Exercise instructions:
Look through the entries below and show every line containing the word "pixels".

[The input Boundary: Start]

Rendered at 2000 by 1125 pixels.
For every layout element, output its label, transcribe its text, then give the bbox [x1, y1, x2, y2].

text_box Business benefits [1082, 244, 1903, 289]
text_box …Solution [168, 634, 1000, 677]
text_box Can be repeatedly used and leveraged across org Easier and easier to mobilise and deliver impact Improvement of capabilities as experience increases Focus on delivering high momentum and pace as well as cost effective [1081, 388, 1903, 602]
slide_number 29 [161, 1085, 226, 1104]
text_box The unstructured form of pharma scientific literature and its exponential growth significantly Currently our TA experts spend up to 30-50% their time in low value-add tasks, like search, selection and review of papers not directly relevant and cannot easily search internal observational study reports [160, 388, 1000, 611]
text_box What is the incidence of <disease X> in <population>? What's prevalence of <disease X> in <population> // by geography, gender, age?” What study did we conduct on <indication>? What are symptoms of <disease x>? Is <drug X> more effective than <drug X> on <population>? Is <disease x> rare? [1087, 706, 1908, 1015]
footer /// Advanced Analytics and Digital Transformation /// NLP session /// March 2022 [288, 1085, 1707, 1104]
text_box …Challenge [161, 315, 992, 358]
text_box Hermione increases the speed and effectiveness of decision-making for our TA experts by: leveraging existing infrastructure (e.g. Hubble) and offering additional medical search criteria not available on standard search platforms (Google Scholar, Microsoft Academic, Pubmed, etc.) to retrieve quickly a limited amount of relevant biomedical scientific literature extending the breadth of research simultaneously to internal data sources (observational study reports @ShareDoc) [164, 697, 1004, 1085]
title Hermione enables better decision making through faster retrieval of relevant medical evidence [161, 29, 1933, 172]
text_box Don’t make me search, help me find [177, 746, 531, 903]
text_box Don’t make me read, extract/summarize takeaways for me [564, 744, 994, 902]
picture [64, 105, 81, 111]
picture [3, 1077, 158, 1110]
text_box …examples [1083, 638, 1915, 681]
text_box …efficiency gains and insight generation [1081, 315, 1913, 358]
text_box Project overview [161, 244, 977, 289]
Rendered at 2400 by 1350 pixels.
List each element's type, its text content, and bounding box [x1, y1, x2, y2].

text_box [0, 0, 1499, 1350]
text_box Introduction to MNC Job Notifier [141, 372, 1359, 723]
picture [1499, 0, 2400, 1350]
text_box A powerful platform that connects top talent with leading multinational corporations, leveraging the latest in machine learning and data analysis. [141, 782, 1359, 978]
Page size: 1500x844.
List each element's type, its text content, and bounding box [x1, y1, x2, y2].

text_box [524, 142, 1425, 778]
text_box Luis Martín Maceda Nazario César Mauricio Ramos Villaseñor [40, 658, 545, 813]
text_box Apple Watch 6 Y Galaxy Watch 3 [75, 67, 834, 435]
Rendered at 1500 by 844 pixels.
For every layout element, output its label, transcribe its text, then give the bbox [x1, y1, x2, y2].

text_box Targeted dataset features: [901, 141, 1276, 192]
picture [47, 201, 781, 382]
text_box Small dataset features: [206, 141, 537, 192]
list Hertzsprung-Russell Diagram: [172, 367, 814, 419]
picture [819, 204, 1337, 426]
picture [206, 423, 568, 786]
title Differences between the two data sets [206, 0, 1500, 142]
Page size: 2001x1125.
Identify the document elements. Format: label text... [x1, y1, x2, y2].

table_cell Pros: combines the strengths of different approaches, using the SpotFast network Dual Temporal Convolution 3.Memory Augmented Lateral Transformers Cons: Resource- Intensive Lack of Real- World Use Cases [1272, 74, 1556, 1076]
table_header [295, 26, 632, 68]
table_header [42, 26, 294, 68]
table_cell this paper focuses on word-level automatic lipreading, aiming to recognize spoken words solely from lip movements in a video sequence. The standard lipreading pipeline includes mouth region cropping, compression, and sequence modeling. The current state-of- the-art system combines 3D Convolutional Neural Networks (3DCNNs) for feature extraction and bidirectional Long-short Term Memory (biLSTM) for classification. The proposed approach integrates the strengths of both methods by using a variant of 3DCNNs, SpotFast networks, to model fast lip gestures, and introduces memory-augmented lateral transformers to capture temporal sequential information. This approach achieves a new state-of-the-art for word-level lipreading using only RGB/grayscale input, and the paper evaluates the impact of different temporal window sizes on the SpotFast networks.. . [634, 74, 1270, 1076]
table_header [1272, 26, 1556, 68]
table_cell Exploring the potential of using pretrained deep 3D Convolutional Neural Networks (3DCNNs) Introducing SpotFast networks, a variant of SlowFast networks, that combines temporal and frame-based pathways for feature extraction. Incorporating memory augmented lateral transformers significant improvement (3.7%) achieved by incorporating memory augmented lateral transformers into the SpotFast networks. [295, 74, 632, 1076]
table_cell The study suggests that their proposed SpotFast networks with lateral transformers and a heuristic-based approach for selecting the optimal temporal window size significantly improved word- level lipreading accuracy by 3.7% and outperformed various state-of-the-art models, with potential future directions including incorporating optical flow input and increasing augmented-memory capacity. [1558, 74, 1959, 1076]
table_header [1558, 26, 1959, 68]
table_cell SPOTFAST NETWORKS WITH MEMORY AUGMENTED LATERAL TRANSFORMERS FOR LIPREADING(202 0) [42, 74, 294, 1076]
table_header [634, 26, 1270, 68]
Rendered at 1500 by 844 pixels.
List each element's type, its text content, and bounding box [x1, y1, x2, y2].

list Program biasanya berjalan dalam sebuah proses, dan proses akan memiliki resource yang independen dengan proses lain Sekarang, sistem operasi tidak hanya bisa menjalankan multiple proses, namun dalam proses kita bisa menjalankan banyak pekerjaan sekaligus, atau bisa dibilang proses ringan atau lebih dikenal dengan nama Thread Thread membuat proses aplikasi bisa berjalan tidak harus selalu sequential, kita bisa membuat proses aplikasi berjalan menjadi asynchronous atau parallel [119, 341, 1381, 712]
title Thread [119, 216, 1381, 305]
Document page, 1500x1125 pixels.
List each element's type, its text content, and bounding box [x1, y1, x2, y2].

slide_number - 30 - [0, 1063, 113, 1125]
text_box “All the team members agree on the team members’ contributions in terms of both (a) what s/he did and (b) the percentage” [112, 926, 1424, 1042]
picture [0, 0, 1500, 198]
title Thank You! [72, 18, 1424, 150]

[The input Boundary: End]

Solved problem:
Rendered at 2000 by 1125 pixels.
Rendered at 2400 by 1350 pixels.
Rendered at 1500 by 844 pixels.
Rendered at 1500 by 844 pixels.
Document page, 1500x1125 pixels.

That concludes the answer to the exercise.